Aside from the pity I feel for the average heterosexual Joes and Janes in San Francisco (if there are any, that is) who now have to wait for days for their perfectly legal marriage licenses, my opinion is that the San Francisco circus amounts to a deliberate defiance of not only the democratic process in California but of the American constitutional system of checks and balances that requires public officials and judges to enforce the law until it is changed.


Sorry, Andrew Sullivan, but I don’t view Newsom or anyone else connected with this charade as latter-day Rosa Parkses. It took genuine courage for Parks to refuse to move to the back of the bus in the early-1950s South. It takes zilch courage for Newsom, et al., backed by a sympathetic press and heading a city with a huge gay population and a votership that is 66 percent in favor of gay marriage, to decide to defy California law. The same people, by the way, who laud Newsom for his supposed bravery are the ones who screamed (and rightly, in my opinion) for the head of former Alabama Supreme Court Justice Roy Moore when he defied a court order to remove an image of the Ten Commandments from his courthouse.


Furthermore, I find Newsom’s argument that California’s Defense of Marriage Act is on a par with former Southern anti-miscegenation laws absurd. Saying that people of different races can’t marry each other is a genuine–and impermissible–restriction on marriage. Saying that only a man and a woman can marry each other isn’t a restriction on marriage; it’s the definition of marriage, a definition that has prevailed since the very dawn of human civilization. Perhaps Californians or other Americans would like to change this definition someday, so that marriage will mean something else. That’s fine.
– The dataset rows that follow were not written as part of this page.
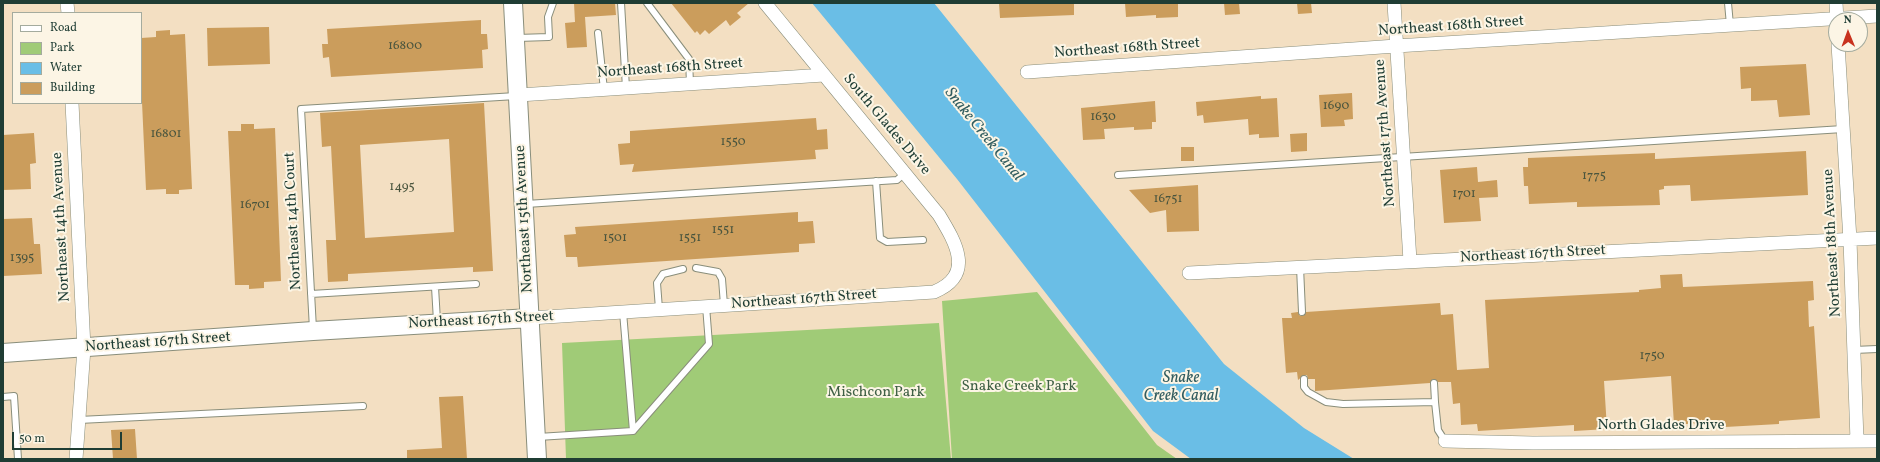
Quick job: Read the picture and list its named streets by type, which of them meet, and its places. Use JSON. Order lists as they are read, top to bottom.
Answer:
{
  "streets": {
    "street": [
      "Northeast 168th Street",
      "South Glades Drive",
      "Northeast 17th Avenue",
      "Northeast 15th Avenue",
      "Northeast 14th Avenue",
      "Northeast 18th Avenue",
      "Northeast 167th Street",
      "North Glades Drive"
    ],
    "lane": ["Northeast 14th Court"]
  },
  "crossings": [
    ["Northeast 168th Street", "South Glades Drive"],
    ["Northeast 168th Street", "Northeast 17th Avenue"],
    ["Northeast 168th Street", "Northeast 15th Avenue"],
    ["Northeast 168th Street", "Northeast 14th Court"],
    ["South Glades Drive", "Northeast 167th Street"],
    ["Northeast 17th Avenue", "Northeast 167th Street"],
    ["Northeast 15th Avenue", "Northeast 14th Court"],
    ["Northeast 15th Avenue", "Northeast 167th Street"],
    ["Northeast 14th Court", "Northeast 167th Street"],
    ["Northeast 14th Avenue", "Northeast 167th Street"],
    ["Northeast 18th Avenue", "Northeast 167th Street"],
    ["Northeast 18th Avenue", "North Glades Drive"]
  ],
  "water": ["Snake Creek Canal"],
  "parks": ["Snake Creek Park", "Mischcon Park"],
  "house_numbers": [
    "16800",
    "1690",
    "1630",
    "16801",
    "1550",
    "1775",
    "1495",
    "1701",
    "16751",
    "16701",
    "1551",
    "1501",
    "1551",
    "1395",
    "1750"
  ],
  "legend": [
    "Road",
    "Park",
    "Water",
    "Building"
  ],
  "scale_bar": "50 m",
  "north": "top"
}
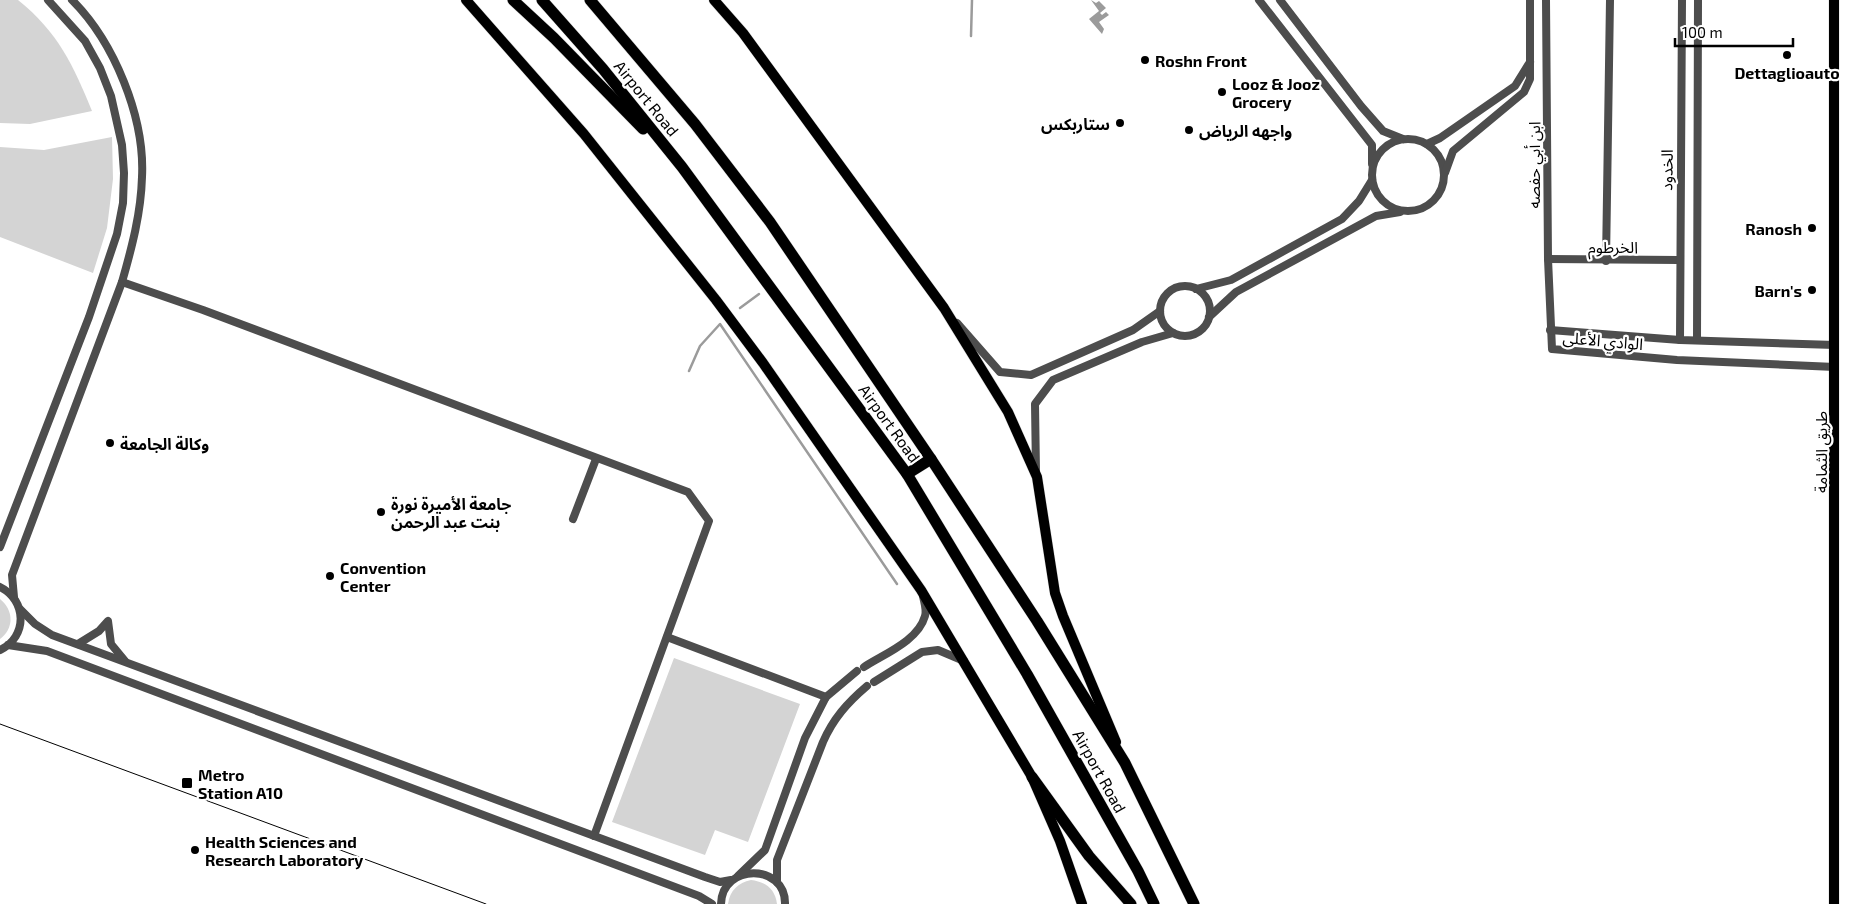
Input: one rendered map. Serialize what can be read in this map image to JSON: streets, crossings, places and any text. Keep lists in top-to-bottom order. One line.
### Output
{"streets":{"highway":["Airport Road"],"main road":["طريق الثمامة"],"street":["ابن أبي حفصه","الخدود","الخرطوم","الوادي الأعلى"]},"crossings":[["ابن أبي حفصه","الخرطوم"],["ابن أبي حفصه","الوادي الأعلى"],["الخدود","الخرطوم"],["الخدود","الوادي الأعلى"],["الوادي الأعلى","طريق الثمامة"]],"places":{"other":["Dettaglioauto","Roshn Front","Looz & Jooz Grocery","ستاربكس","واجهه الرياض","Ranosh","Barn's","وكالة الجامعة","جامعة الأميرة نورة بنت عبد الرحمن","Convention Center","Health Sciences and Research Laboratory"],"transit":["Metro Station A10"]},"scale_bar":"100 m"}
We have a democratic process in this country, and if the pro-gay marriage advocates believe they have a reasonable argument, they should go to work on the rest of us with their powers of persuasion–or try to convince the Supreme Court that the millennia-old current definition of marriage is somehow unconstitutional.


Meanwhile, let’s hope that Schwarzenegger’s efforts in California can restore some order and some respect for the judgment of the people of California. I’m for making a few arrests–not of the hapless gay couples who are merely taking up San Francisco officials on their open invitation–but of the officials themselves. Starting with Newsom and the San Francisco judges who are supposed to be sworn to uphold the law.